** ACTION ITEM **
Set down exactly, from the records below, the line with "our Future!" through the line with "ing, dressing, toileting, transferring", and nothing else.

(Beginning of GIVEN INFORMATION)

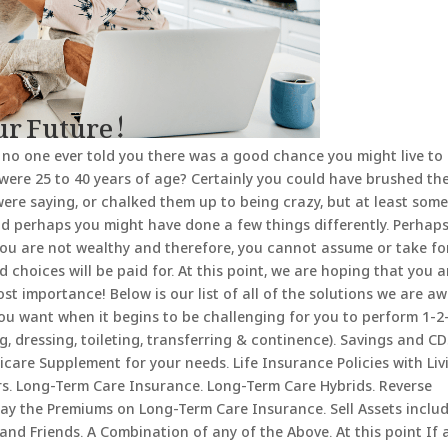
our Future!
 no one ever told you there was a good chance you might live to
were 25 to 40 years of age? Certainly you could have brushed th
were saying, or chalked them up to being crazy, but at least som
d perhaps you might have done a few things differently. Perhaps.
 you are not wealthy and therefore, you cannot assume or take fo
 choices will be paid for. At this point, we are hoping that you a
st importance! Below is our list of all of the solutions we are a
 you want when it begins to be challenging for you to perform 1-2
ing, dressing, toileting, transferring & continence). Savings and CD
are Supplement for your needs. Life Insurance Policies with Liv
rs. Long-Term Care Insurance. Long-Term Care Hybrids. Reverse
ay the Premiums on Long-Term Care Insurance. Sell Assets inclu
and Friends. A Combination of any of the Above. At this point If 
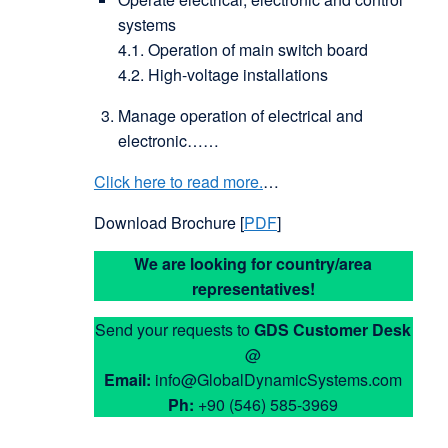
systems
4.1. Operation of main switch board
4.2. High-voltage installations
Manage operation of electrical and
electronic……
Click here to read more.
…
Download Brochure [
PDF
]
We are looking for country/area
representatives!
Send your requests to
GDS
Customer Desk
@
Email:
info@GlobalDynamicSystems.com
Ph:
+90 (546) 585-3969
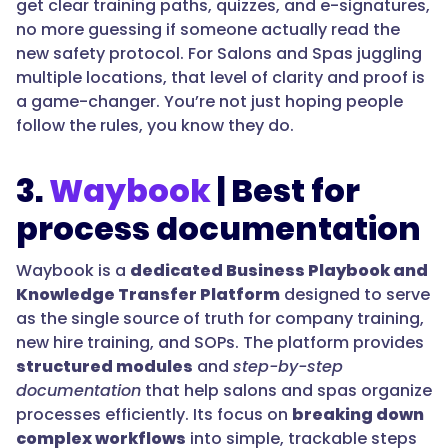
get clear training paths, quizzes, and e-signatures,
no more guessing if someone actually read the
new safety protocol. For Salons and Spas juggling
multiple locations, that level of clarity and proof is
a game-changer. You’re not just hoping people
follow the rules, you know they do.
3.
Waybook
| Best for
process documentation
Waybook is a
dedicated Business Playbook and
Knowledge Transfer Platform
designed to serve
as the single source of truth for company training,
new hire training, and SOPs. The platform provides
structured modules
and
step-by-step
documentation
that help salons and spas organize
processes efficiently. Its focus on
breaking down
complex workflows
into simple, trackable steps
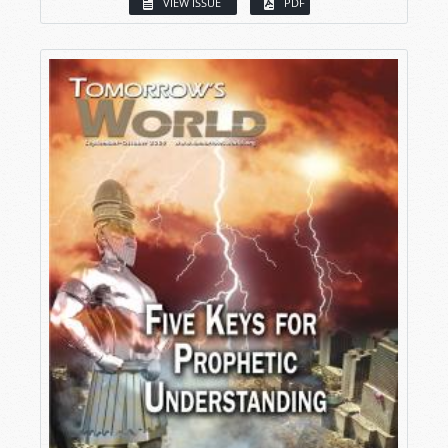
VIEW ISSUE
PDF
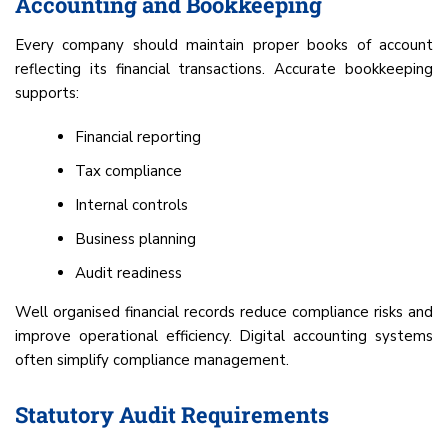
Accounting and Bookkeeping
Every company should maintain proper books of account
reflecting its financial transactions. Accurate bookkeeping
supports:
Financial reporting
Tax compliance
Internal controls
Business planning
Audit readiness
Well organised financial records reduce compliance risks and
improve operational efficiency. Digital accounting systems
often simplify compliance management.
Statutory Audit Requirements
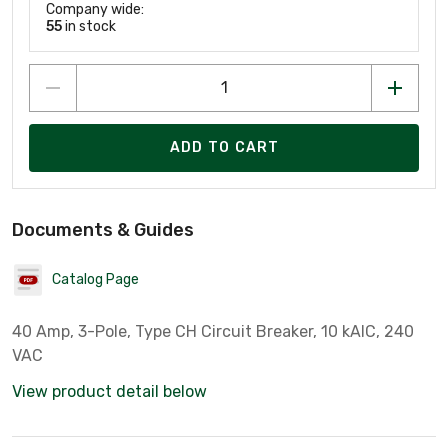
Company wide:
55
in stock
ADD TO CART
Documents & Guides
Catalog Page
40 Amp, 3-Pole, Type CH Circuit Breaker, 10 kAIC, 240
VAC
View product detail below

(End of GIVEN INFORMATION)
(Beginning of GIVEN INFORMATION)

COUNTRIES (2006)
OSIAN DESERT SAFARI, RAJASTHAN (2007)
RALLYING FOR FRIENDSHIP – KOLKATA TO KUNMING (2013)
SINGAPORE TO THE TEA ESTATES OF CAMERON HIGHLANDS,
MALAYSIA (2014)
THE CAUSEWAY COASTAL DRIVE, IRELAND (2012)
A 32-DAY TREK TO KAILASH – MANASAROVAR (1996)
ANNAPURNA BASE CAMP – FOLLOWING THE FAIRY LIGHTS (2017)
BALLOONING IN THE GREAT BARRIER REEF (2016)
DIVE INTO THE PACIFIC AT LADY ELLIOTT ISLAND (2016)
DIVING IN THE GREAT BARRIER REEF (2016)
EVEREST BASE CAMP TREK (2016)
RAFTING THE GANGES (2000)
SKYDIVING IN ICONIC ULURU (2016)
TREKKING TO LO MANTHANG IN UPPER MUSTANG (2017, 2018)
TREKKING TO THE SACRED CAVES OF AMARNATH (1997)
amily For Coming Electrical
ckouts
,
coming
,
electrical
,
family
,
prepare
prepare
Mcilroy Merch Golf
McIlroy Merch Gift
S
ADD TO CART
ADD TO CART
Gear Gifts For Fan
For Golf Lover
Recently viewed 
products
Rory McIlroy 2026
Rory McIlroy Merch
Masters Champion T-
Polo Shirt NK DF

(End of GIVEN INFORMATION)
(Beginning of GIVEN INFORMATION)

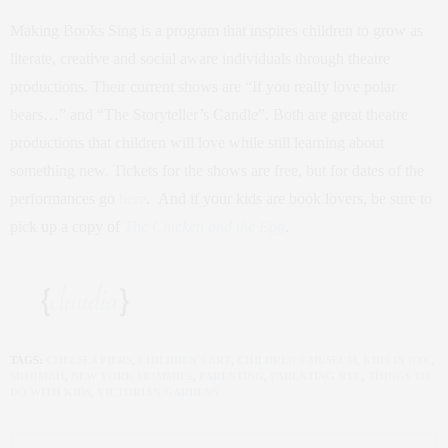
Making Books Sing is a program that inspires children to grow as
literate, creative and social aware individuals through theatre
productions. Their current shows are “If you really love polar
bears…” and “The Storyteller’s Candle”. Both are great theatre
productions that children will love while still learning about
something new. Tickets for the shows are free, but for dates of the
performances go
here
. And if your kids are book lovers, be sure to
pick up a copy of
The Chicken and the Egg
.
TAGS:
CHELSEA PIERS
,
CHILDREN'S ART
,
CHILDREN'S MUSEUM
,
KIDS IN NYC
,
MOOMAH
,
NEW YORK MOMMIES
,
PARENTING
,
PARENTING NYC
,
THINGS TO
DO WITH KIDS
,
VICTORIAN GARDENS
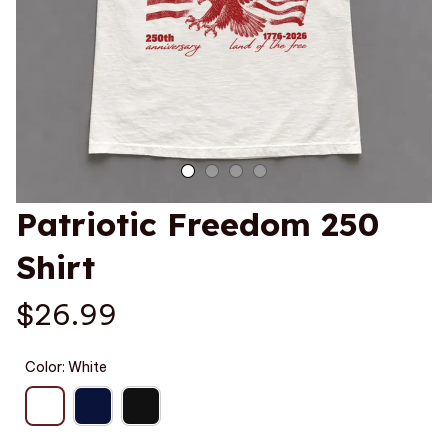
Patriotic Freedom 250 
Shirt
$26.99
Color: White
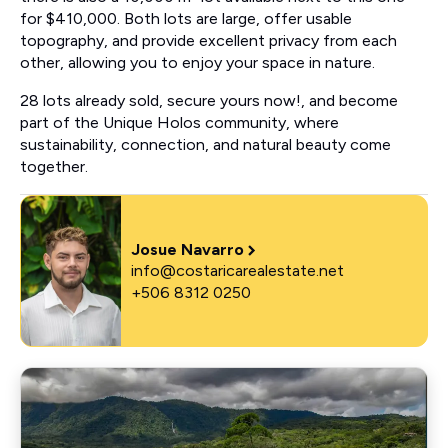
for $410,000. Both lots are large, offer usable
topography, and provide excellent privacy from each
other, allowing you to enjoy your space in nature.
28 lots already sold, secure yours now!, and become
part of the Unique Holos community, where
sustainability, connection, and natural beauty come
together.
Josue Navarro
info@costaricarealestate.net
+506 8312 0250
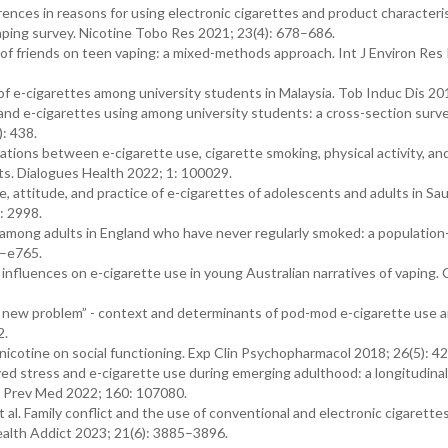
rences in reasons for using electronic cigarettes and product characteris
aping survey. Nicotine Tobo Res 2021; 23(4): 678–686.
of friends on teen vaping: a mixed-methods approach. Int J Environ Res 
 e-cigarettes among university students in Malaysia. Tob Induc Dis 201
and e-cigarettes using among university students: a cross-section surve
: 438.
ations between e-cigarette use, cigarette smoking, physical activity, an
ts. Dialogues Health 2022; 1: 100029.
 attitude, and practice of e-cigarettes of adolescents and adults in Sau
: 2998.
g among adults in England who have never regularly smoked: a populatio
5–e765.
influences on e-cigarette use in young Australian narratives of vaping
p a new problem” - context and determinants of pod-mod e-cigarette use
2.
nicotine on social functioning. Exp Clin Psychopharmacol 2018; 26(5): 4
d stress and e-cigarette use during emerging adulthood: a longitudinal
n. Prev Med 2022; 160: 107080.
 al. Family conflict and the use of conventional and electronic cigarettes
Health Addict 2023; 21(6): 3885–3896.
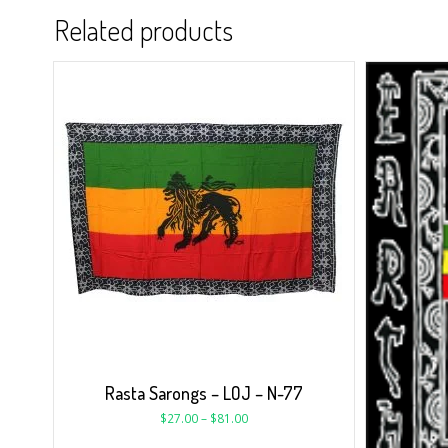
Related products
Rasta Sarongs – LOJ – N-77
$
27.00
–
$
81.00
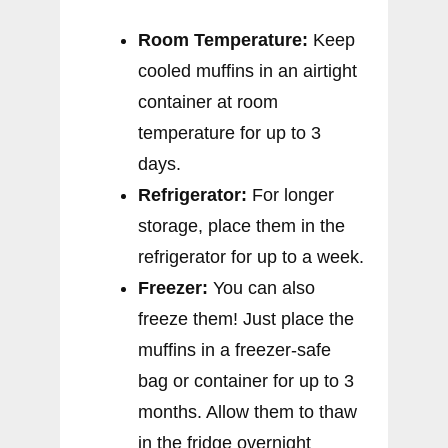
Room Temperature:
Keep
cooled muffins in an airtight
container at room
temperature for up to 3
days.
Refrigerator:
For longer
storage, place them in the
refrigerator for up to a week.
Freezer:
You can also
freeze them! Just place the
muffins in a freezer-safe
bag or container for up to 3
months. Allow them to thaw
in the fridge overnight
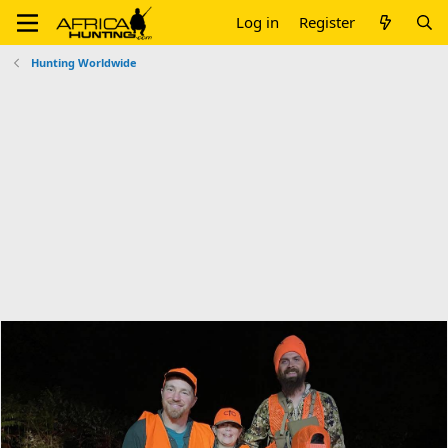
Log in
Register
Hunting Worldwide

(End of GIVEN INFORMATION)

** EXERCISE OUTPUT **
our Future!
 no one ever told you there was a good chance you might live to
were 25 to 40 years of age? Certainly you could have brushed th
were saying, or chalked them up to being crazy, but at least som
d perhaps you might have done a few things differently. Perhaps.
 you are not wealthy and therefore, you cannot assume or take fo
 choices will be paid for. At this point, we are hoping that you a
st importance! Below is our list of all of the solutions we are a
 you want when it begins to be challenging for you to perform 1-2
ing, dressing, toileting, transferring & continence). Savings and CD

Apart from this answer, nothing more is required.